TASK PROMPT — Extract every line from each of the records and reproduce it unchanged, keeping the original wording, spelling, and punctuation.

** begin EXERCISE INPUTS **

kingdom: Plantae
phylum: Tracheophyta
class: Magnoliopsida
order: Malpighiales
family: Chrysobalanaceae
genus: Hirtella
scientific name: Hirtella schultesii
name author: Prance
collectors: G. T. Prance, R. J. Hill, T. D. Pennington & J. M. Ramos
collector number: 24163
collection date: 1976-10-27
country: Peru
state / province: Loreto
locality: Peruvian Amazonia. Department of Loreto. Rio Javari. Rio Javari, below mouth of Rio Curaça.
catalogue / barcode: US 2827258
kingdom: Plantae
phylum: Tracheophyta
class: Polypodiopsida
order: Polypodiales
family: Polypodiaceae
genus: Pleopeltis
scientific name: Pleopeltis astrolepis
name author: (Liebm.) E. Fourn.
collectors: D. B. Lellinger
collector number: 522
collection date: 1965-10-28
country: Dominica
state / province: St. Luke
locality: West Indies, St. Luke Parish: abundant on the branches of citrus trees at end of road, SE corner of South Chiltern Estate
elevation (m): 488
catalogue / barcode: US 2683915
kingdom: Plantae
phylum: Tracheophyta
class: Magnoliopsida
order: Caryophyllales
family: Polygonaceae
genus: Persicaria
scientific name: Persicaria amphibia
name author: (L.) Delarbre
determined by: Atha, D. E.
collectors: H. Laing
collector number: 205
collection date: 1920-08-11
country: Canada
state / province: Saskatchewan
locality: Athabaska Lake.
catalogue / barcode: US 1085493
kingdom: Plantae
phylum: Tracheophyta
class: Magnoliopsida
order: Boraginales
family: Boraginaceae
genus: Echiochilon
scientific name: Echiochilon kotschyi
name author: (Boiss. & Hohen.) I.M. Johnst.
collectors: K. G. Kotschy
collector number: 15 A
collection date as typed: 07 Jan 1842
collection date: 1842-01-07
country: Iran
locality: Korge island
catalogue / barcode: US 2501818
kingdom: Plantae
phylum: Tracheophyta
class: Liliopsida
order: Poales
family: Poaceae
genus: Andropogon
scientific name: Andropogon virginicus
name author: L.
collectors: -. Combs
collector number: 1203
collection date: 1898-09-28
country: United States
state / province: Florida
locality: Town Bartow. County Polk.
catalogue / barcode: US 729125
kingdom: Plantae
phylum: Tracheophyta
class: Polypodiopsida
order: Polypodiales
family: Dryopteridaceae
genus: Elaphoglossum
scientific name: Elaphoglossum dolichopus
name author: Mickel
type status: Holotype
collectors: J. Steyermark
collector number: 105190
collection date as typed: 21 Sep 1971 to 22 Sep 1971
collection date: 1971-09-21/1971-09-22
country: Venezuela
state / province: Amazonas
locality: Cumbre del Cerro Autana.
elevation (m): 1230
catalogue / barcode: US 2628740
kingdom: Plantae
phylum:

** end EXERCISE INPUTS **

SOLVED EXERCISE —
kingdom: Plantae
phylum: Tracheophyta
class: Magnoliopsida
order: Malpighiales
family: Chrysobalanaceae
genus: Hirtella
scientific name: Hirtella schultesii
name author: Prance
collectors: G. T. Prance, R. J. Hill, T. D. Pennington & J. M. Ramos
collector number: 24163
collection date: 1976-10-27
country: Peru
state / province: Loreto
locality: Peruvian Amazonia. Department of Loreto. Rio Javari. Rio Javari, below mouth of Rio Curaça.
catalogue / barcode: US 2827258
kingdom: Plantae
phylum: Tracheophyta
class: Polypodiopsida
order: Polypodiales
family: Polypodiaceae
genus: Pleopeltis
scientific name: Pleopeltis astrolepis
name author: (Liebm.) E. Fourn.
collectors: D. B. Lellinger
collector number: 522
collection date: 1965-10-28
country: Dominica
state / province: St. Luke
locality: West Indies, St. Luke Parish: abundant on the branches of citrus trees at end of road, SE corner of South Chiltern Estate
elevation (m): 488
catalogue / barcode: US 2683915
kingdom: Plantae
phylum: Tracheophyta
class: Magnoliopsida
order: Caryophyllales
family: Polygonaceae
genus: Persicaria
scientific name: Persicaria amphibia
name author: (L.) Delarbre
determined by: Atha, D. E.
collectors: H. Laing
collector number: 205
collection date: 1920-08-11
country: Canada
state / province: Saskatchewan
locality: Athabaska Lake.
catalogue / barcode: US 1085493
kingdom: Plantae
phylum: Tracheophyta
class: Magnoliopsida
order: Boraginales
family: Boraginaceae
genus: Echiochilon
scientific name: Echiochilon kotschyi
name author: (Boiss. & Hohen.) I.M. Johnst.
collectors: K. G. Kotschy
collector number: 15 A
collection date as typed: 07 Jan 1842
collection date: 1842-01-07
country: Iran
locality: Korge island
catalogue / barcode: US 2501818
kingdom: Plantae
phylum: Tracheophyta
class: Liliopsida
order: Poales
family: Poaceae
genus: Andropogon
scientific name: Andropogon virginicus
name author: L.
collectors: -. Combs
collector number: 1203
collection date: 1898-09-28
country: United States
state / province: Florida
locality: Town Bartow. County Polk.
catalogue / barcode: US 729125
kingdom: Plantae
phylum: Tracheophyta
class: Polypodiopsida
order: Polypodiales
family: Dryopteridaceae
genus: Elaphoglossum
scientific name: Elaphoglossum dolichopus
name author: Mickel
type status: Holotype
collectors: J. Steyermark
collector number: 105190
collection date as typed: 21 Sep 1971 to 22 Sep 1971
collection date: 1971-09-21/1971-09-22
country: Venezuela
state / province: Amazonas
locality: Cumbre del Cerro Autana.
elevation (m): 1230
catalogue / barcode: US 2628740
kingdom: Plantae
phylum:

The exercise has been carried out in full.